Still, co-creators Brannon Braga and Rick Berman are probably the right men for this difficult job. No one except Gene Roddenberry himself could pull off a successful Star Trek series better than these two, who both played crucial producing, creating, and writing roles in all three recent series. Their involvement surely helps Enterprise, in that the writing’s often witty, the plots rarely drag, and, in general, none of the characters really grate on your nerves. That, however, does not a great show make.
Just as Enterprise is premised on the notion of “looking back to when we were looking ahead,” it also does not look too far ahead of its predecessors in terms of breaking new thematic ground.
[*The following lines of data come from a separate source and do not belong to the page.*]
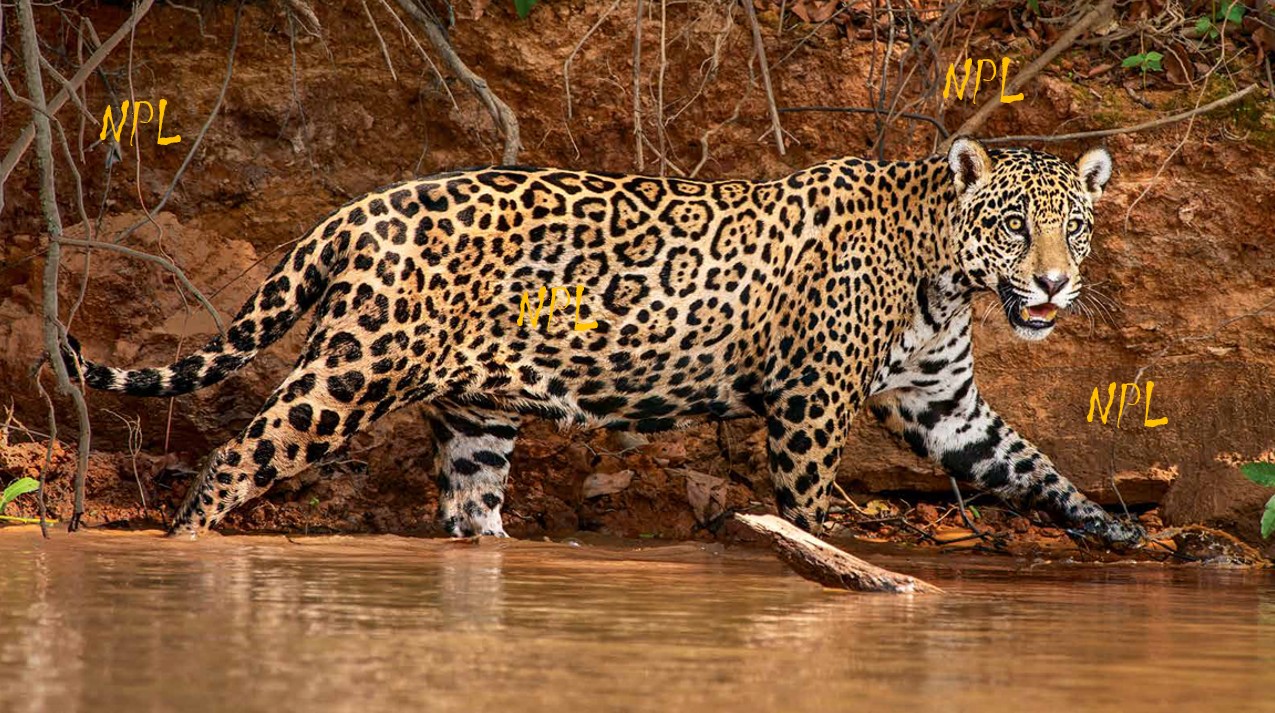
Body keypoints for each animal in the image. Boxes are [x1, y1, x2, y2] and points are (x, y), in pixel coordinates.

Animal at [63, 137, 1144, 548]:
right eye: (1013, 223)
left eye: (1073, 226)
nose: (1054, 281)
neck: (944, 276)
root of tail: (359, 209)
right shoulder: (810, 399)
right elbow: (805, 499)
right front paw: (828, 554)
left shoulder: (941, 401)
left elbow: (1025, 459)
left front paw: (1110, 525)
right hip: (353, 369)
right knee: (238, 452)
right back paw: (184, 550)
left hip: (475, 413)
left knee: (468, 511)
The most daring move thus far has been changing the title theme to a bad rock anthem instead of maintaining the classic “Space, the final frontier…” theme. This is the first Star Trek series with a non-international crew and a noticeable lack of racial and ethnic variety. This may be the oddest aspect of the show, because Star Trek has always been about diversity. Now that we’re in the 21st century, Enterprise is taking a step backward socially. And social commentary, lest we forget, has long been the Star Trek franchise’s most attractive convention.